À l’occasion des anniversaires des assassinats de Patrice Lumumba et de Sylvanus Olympio, le MO5 rend hommage à deux figures majeures de l’émancipation africaine, victimes des violences du néocolonialisme et symboles intemporels de souveraineté et de dignité.
13 – 17 janvier: Hommage du MO5 à Sylvanus Olympio et Patrice
Lumumba
Le 17 janvier 1961 au Congo et le 13 janvier 1963 au Togo, deux illustres Africains, Patrice Lumumba et Sylvanus Olympio ont été sauvagement assassinés pour leur combat de dignité africaine.
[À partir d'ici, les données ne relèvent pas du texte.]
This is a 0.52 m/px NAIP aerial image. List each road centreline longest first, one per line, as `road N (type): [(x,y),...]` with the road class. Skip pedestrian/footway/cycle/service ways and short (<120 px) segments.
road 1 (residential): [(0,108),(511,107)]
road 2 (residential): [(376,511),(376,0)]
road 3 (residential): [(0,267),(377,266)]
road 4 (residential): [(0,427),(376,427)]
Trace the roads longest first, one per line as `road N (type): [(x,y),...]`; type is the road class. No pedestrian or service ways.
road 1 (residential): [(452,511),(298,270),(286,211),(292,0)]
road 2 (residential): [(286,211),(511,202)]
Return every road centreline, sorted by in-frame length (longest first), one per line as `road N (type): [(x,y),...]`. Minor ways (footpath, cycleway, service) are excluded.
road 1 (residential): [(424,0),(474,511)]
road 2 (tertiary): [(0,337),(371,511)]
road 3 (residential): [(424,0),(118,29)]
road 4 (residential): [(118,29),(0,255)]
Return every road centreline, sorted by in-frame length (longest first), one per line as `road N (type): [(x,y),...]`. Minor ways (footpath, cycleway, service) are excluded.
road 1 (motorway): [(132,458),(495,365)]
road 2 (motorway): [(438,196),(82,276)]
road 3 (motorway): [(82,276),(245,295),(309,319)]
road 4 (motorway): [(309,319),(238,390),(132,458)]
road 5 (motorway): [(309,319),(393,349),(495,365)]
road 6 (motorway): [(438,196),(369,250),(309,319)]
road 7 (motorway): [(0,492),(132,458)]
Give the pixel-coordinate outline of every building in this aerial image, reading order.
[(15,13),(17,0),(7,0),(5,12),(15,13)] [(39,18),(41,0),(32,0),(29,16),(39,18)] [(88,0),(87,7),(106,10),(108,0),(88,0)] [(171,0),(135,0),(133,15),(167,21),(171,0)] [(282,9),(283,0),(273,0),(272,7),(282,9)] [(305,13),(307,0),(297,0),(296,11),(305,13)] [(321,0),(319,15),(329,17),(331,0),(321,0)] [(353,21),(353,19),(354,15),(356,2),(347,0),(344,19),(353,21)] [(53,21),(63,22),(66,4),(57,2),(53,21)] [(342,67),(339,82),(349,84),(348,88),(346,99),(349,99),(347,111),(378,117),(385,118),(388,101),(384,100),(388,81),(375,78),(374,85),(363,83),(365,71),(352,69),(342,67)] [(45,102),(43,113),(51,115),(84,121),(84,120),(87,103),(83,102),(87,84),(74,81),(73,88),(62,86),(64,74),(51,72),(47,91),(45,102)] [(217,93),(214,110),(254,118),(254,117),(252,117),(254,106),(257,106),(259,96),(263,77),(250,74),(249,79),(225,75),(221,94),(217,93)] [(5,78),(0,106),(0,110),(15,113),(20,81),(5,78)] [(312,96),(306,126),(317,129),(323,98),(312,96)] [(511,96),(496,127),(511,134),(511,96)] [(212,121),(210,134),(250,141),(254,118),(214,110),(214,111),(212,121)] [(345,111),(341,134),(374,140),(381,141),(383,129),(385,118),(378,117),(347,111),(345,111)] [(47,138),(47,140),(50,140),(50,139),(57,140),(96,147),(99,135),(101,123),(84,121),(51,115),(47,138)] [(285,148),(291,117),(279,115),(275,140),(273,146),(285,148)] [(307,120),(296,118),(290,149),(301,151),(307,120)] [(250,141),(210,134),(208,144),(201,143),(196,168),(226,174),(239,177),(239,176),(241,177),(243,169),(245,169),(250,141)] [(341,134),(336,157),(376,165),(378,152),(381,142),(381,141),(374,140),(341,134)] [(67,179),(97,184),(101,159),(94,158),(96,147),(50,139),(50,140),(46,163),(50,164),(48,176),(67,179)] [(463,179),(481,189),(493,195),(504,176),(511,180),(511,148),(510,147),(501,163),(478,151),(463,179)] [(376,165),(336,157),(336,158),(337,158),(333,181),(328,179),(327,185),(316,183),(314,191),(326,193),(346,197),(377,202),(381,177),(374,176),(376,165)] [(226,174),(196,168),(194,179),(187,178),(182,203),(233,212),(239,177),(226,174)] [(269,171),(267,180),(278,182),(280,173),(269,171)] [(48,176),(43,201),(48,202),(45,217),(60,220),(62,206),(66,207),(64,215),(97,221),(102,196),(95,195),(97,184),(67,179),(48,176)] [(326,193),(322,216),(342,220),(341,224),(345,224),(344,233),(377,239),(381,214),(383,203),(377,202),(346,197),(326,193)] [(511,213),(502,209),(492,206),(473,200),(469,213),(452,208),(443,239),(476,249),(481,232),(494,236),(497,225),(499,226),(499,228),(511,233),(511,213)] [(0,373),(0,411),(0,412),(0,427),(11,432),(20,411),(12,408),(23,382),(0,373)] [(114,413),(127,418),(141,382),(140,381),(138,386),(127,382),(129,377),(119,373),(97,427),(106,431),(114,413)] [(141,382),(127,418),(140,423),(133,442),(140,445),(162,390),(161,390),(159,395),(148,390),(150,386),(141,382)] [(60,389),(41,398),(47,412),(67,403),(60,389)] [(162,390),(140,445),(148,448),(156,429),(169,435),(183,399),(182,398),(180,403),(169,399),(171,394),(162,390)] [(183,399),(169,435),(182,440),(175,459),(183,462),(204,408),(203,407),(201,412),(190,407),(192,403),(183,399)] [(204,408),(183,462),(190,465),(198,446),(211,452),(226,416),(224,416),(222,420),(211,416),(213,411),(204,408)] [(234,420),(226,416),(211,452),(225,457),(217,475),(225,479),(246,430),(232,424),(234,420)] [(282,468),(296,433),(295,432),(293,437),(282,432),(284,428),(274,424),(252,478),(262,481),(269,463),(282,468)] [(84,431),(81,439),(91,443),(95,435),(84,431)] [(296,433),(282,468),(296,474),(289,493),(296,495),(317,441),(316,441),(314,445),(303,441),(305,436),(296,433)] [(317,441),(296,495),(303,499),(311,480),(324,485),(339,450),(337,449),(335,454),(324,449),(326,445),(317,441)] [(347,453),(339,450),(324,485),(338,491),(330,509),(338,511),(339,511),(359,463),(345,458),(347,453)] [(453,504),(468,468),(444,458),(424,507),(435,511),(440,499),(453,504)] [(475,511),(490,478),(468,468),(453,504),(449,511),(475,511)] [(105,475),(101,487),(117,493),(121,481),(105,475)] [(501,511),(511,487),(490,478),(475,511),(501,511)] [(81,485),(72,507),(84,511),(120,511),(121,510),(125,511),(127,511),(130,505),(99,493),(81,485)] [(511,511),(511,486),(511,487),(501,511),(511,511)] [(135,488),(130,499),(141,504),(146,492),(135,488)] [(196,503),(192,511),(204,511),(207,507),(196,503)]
En ce jour de funèbre anniversaire, le Mouvement patriotique du 5 octobre (MO5) tient à rendre hommage à leur mémoire.
«Ceux qui pieusement sont morts pour la patrie
Ont droit qu’à leur cercueil la foule vienne et prie
Entre les plus beaux noms leur nom est le plus beau
Toute gloire près d’eux passe et tombe éphémère;
Et, comme ferait une mère,
La voix d’un peuple entier les berce en leur tombeau ». V. H.
Le tombeau de Patrice Lumumba comme celui de Sylvanus Olympio est la terre
entière!
Extrait du discours de Sylvanus Olympio proclamant l’Indépendance du Togo, le 27 avril 1960 :
« Le grand jour tant souhaité est enfin arrivé. Notre pays, le TOGO qui, depuis 1884, a été
successivement protectorat allemand, condominium franco-britannique, territoire sous tutelle
de la France, retrouve en ce jour du 27 avril 1960, sa liberté d’antan. De ce moment et à jamais, affranchi de toute sujétion, de toute entrave, maître de ton destin, TOGO, mon pays, te voilà libre enfin,
Libre d’être toi-même, de suivre tes idées et tes inclinations, de choisir selon ta raison et tes sentiments, de décider d’après ta propre volonté, Libre enfin, dans la dignité retrouvée, de prouver et d’affirmer ta personnalité. Notre joie est profonde, immense. Si profonde qu’elle ne peut s’empêcher d’être grande
aussi. Le jour est venu, mais la nuit a été longue. Tant d’années avant d’avoir pu être
compris, tant d’espoirs pour rester ferme tout au long de cette route semée de déceptions,
tant de volonté pour connaître enfin cette heure que nous ne saurions vivre avec légèreté.
Mais le jeune Togo est là, fier de sa force, impatient d’entrer dans l’arène. Il porte sur le front
l’orgueil d’un peuple libre et son cœur ardent s’emplit d’enthousiasme devant la tâche,
certes rude mais combien exaltante, qui lui est offerte.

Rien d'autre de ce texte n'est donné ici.